Para Jessé, não há dúvida de que Jair Bolsonaro é o produto final da Lava Jato. “Tudo o que o Steve Bannon utilizou com Trump nas eleições americanas foi utilizado por Bolsonaro na eleição brasileira sem tirar nem por. Ficou muito claro pra mim, com Bolsonaro, que o racismo racial é a linguagem como se articulam todos os outros racismos no Brasil – de classe, de raça e o racismo entre culturas”, afirmou.

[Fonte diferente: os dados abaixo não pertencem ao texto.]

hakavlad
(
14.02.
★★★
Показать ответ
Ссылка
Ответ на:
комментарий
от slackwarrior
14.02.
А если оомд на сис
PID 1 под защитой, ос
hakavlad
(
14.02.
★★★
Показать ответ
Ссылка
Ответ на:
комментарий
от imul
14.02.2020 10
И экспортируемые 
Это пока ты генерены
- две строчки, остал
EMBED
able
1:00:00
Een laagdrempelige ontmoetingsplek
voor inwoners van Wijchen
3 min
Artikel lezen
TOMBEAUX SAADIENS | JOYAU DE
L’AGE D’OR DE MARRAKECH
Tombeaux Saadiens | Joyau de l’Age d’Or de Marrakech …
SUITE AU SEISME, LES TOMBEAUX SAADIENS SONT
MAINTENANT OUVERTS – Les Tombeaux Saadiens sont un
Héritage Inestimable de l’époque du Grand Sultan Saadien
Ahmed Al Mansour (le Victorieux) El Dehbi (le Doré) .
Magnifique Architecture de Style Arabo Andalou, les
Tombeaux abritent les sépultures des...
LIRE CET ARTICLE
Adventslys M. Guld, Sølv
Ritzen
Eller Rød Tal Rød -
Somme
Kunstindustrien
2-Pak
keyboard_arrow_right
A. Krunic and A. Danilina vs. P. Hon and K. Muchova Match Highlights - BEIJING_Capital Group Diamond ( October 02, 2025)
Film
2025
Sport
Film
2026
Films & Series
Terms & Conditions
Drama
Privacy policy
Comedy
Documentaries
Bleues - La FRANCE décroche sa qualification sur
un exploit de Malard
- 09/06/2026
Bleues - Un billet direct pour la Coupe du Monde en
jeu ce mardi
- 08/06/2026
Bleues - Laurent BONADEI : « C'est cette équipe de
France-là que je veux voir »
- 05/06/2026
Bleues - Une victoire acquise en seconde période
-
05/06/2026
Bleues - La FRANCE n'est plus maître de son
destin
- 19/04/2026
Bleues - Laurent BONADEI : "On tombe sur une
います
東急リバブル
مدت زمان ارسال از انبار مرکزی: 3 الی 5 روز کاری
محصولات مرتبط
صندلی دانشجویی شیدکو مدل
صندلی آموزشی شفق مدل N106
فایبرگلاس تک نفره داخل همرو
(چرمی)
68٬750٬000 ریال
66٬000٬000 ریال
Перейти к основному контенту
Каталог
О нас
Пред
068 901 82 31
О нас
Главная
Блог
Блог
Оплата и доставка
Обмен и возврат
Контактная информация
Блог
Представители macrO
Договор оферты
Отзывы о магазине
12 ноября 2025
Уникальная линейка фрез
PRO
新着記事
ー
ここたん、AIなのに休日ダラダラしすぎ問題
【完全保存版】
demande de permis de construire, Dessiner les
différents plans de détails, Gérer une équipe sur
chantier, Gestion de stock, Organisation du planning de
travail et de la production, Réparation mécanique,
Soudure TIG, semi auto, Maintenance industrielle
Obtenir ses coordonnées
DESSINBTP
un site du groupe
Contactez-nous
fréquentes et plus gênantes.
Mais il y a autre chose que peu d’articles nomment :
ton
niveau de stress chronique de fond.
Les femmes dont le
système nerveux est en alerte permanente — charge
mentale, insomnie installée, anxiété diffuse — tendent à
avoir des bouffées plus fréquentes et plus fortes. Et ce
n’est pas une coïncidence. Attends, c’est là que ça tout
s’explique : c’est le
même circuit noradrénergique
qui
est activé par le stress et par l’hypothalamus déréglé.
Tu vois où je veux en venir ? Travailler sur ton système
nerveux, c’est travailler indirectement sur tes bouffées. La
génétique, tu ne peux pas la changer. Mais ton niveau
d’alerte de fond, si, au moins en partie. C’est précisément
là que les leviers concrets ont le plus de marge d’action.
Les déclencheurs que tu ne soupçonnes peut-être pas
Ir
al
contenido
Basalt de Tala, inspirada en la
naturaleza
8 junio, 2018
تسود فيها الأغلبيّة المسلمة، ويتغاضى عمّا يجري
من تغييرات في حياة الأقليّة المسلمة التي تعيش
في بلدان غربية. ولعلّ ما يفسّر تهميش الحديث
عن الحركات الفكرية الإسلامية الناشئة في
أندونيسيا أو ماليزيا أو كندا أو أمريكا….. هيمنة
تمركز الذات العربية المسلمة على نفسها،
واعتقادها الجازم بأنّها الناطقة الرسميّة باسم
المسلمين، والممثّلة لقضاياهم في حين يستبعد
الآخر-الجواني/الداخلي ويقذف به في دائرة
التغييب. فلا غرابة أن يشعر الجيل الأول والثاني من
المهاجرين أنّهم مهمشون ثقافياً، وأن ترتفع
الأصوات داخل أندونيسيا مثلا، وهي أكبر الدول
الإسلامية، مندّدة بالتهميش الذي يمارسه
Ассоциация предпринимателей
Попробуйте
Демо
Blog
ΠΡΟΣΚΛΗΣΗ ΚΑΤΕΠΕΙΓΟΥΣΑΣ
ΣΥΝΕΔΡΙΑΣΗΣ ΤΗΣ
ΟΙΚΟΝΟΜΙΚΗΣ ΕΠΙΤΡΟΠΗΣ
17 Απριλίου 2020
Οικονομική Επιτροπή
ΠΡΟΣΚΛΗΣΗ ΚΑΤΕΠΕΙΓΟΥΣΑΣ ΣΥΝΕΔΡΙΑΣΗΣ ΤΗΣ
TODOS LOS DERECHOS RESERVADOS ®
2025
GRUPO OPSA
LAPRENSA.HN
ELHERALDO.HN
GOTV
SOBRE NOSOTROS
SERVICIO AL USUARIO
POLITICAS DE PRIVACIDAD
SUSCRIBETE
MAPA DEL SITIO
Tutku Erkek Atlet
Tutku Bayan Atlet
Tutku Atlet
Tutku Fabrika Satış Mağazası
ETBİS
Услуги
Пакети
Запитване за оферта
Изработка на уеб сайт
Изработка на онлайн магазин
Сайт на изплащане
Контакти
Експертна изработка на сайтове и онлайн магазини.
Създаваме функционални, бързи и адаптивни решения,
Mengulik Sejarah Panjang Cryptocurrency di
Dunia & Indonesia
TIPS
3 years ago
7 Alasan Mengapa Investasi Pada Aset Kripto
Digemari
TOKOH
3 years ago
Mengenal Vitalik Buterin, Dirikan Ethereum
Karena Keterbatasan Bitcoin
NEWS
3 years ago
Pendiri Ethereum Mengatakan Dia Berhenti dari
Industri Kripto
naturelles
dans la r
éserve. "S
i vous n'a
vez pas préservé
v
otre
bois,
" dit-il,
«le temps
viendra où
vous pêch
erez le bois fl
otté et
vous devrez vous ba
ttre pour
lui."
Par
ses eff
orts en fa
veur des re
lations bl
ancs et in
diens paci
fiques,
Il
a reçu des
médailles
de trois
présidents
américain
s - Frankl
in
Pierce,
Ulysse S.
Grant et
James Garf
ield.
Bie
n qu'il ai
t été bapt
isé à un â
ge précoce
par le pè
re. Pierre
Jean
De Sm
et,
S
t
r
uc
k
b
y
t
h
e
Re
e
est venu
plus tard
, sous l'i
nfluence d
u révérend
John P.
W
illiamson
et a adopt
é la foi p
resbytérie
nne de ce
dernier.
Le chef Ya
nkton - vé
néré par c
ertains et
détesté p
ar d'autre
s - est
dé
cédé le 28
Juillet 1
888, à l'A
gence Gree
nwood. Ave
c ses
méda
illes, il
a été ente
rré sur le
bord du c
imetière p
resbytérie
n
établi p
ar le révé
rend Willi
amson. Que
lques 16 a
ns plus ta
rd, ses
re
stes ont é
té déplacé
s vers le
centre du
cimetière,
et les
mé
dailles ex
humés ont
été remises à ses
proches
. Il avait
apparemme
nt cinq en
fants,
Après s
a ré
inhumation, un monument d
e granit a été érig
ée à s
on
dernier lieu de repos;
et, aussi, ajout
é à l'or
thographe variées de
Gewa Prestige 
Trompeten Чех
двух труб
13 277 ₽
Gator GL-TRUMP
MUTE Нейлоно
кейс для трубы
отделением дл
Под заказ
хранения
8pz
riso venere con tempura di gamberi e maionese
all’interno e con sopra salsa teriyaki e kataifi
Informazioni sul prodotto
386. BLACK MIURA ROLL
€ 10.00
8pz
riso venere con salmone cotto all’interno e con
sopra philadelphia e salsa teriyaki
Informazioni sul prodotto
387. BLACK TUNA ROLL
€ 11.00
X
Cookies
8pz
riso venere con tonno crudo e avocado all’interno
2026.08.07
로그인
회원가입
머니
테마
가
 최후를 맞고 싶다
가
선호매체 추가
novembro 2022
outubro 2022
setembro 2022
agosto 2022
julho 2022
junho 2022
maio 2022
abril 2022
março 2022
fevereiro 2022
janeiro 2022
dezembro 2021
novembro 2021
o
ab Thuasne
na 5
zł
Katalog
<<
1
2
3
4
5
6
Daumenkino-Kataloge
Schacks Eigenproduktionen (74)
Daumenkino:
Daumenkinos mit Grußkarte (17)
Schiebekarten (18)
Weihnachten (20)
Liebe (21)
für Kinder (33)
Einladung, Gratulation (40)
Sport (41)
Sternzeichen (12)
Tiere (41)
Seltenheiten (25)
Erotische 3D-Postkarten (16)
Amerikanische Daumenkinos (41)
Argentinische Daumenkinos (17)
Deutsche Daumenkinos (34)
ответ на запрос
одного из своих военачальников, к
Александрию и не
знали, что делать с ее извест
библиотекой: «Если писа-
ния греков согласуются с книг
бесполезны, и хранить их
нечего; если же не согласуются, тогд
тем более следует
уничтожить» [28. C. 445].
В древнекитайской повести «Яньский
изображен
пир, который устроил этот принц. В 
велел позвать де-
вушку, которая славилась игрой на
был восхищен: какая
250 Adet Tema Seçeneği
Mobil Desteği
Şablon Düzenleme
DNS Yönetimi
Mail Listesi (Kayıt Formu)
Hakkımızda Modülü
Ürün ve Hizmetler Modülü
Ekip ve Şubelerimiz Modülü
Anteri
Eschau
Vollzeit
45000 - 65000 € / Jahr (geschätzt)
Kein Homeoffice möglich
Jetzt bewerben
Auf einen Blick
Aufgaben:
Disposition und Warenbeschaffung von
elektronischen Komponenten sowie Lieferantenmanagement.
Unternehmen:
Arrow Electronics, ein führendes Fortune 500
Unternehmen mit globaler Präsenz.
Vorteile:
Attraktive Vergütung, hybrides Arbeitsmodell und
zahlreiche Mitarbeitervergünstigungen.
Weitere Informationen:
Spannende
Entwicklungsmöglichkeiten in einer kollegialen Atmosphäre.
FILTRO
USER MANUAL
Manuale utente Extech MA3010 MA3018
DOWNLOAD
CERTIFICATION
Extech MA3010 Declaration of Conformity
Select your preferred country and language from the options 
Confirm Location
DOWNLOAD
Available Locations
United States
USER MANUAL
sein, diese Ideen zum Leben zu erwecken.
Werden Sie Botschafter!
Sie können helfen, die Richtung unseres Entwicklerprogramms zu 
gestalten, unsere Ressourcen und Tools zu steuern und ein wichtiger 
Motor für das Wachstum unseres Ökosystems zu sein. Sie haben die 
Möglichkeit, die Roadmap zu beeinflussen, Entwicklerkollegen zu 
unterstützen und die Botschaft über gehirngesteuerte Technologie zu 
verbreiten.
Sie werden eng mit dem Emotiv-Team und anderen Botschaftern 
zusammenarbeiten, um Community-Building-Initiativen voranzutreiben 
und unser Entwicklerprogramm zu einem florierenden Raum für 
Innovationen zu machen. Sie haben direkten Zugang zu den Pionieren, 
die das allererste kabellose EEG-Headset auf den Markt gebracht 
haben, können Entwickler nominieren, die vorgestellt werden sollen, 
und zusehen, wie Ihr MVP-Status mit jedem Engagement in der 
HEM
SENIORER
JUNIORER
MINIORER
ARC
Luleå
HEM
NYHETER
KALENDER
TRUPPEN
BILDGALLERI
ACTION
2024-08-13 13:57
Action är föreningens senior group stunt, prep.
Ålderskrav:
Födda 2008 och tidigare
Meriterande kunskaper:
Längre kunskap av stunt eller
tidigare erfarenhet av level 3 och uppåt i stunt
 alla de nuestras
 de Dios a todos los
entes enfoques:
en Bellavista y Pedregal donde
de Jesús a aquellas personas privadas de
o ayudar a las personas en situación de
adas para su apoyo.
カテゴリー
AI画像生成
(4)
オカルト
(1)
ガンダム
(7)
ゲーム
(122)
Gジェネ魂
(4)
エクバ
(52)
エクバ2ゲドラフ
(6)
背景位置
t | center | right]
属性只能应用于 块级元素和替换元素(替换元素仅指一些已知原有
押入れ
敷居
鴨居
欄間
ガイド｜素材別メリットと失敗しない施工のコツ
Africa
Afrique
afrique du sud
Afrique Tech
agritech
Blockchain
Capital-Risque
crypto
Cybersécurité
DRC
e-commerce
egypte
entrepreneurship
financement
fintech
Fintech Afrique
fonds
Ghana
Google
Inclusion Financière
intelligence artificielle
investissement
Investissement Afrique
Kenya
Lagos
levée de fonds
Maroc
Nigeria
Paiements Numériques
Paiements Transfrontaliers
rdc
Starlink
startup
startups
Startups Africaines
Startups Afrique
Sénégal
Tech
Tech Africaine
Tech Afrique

O sociólogo reforça, com duras palavras, que a Lava Jato se comportou, desde o início, como uma máfia:

“(…) Sem a Lava Jato não teria Bolsonaro. A Lava Jato queria tirar o PT do poder para por o PSDB e acabou por criminalizar toda a política, o que é um terreno perfeito para o surgimento de um cara como Bolsonaro como via de salvação para a moralidade pública. Mas a Lava Jato foi desde o primeiro dia um projeto político. Moro ia para os EUA aprender com o FBI desde 2007, sete anos antes da Lava Jato. Isso foi montado. A Lava Jato foi desde o começo uma máfia. Não é uma acusação oca, é uma análise. Ela não observou nunca nenhuma ordem legal, foi criminosa e contraditou a lei o tempo inteiro por conta da blindagem midiática elitista que a protegia. E é muito importante que a gente diga que a Lava Jato não causou só uma perda em dinheiro, não acabou só com infraestrutura, com milhões de empregos, com a pujança econômica do Brasil, não só empobreceu o país. Ela destruiu consensos democráticos extremamente difíceis de construir. Muita gente deu a vida por isso, seja porque foi assassinado ou porque empenhou a vida nisso. São ao menos duas gerações que lutaram para transformar a fé na democracia num desejo de todos os brasileiros, e isso é frágil. Esses 50 anos desde a luta contra a ditadura pela democratização foi o que a Lava Jato ajudou a destruir. O Brasil tem hoje consensos autoritários, mais do que jamais teve, e isso é produto do que essa operação fez, jogando com o tema da honestidade do modo mais hipócrita possível, enquanto destruía o âmago de uma democracia”.